Soldiers of Fortune
account of your coming out in it, and a picture of you, and I wrote East to the photographer for the original. It knocked about the West for three months and then reached me at Laredo, on the border between Texas and Mexico, and I have had it with me ever since." 

 Miss Langham looked at Clay for a moment in silent dismay and with a perplexed smile. 

 "Where is it now?" she asked at last. 

 "In my trunk at the hotel." 

 "Oh," she said, slowly. She was still in doubt as to how to treat this act of unconventionality.  "Not in your watch?" she said, to cover up the pause.  "That would have been more in keeping with the rest of the story." 
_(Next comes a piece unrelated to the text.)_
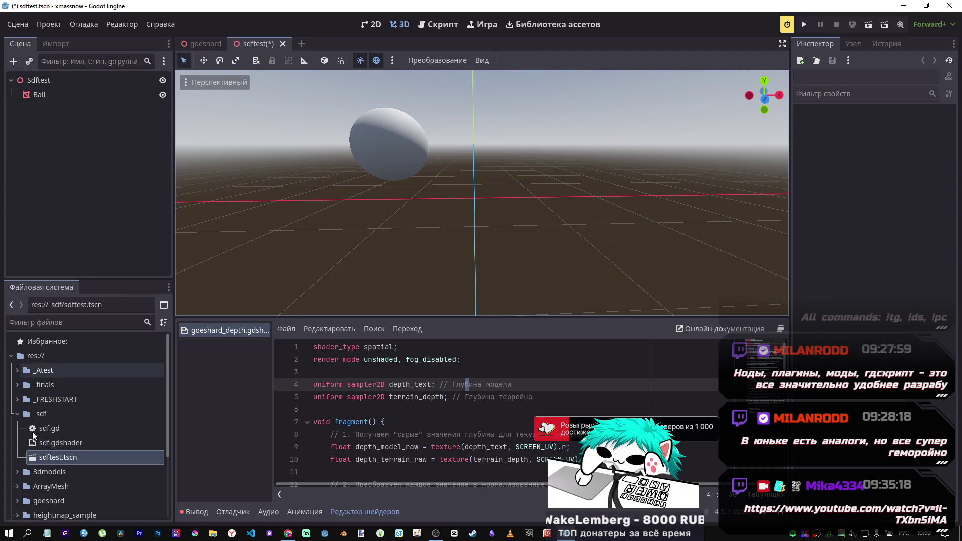
Add a MeshInstance3D child node under Sdftest
{"action": "left_click", "coordinate": [70, 443]}
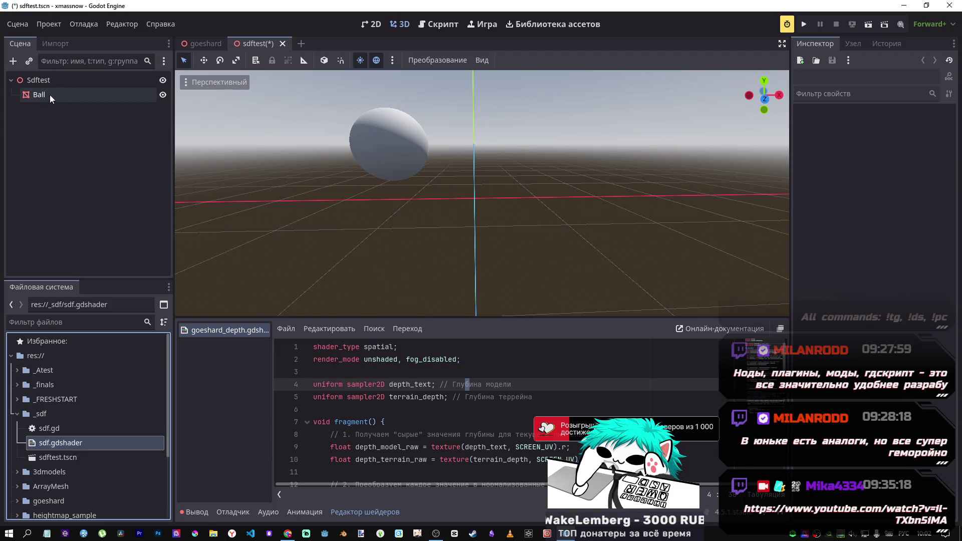
{"action": "right_click", "coordinate": [44, 79]}
{"action": "left_click", "coordinate": [44, 79]}
{"action": "right_click", "coordinate": [38, 79]}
 The young man smiled grimly, and pulling out his watch pried back the lid and turned it to her so that she could see a photograph inside. The face in the watch was that of a young girl in the dress of a fashion of several years ago. It was a lovely, frank face, looking out of the picture into the world kindly and questioningly, and without fear. 

 "Was I once like that?" she said, lightly.  "Well, go on." 
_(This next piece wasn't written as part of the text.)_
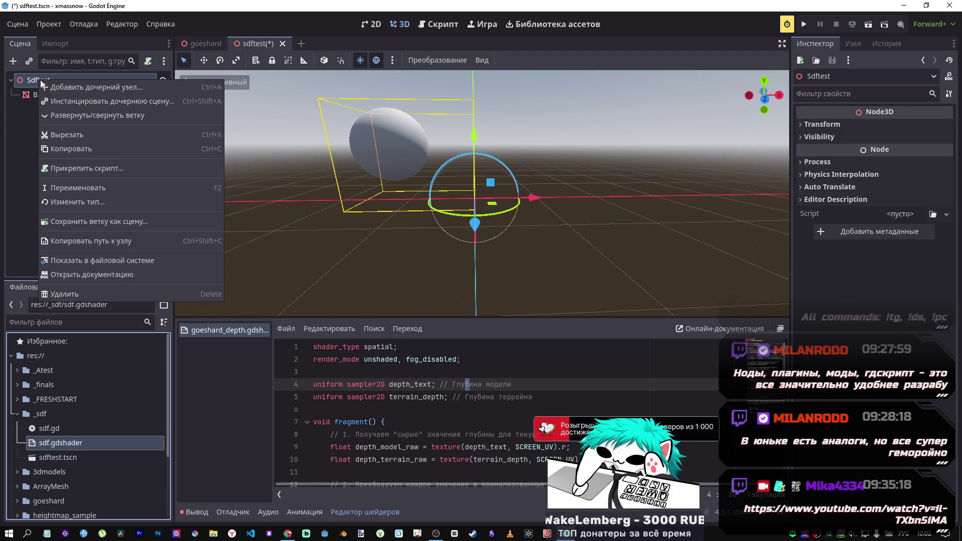
{"action": "left_click", "coordinate": [179, 87]}
{"action": "type", "text": "ьуыр"}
 "Well," he said, with a little sigh of relief, "I became greatly interested in Miss Alice Langham, and in her comings out and goings in, and in her gowns. Thanks to our having a press in the States that makes a specialty of personalities, I was able to follow you pretty closely, for, wherever I go, I have my papers sent after me. I can get along without a compass or a medicine-chest, but I can't do without the newspapers and the magazines. There was a time when I thought you were going to marry that Austrian chap, and I didn't approve of that. I knew things about him in Vienna. And then I read of your engagement to others—well—several others; some of them I thought worthy, and others not.  Once I even thought of writing you about it, and once I saw you in Paris. You were passing on a coach. The man with me told me it was you, and I wanted to follow the coach in a fiacre, but he said he knew at what hotel you were stopping, and so I let you go, but you were not at that hotel, or at any other—at least, I couldn't find you." 

 "What would you have done—?" asked Miss Langham.  "Never mind," she interrupted, "go on." 

 "Well, that's all," said Clay, smiling.  "That's all, at least, that concerns you. That is the romance of this poor young man."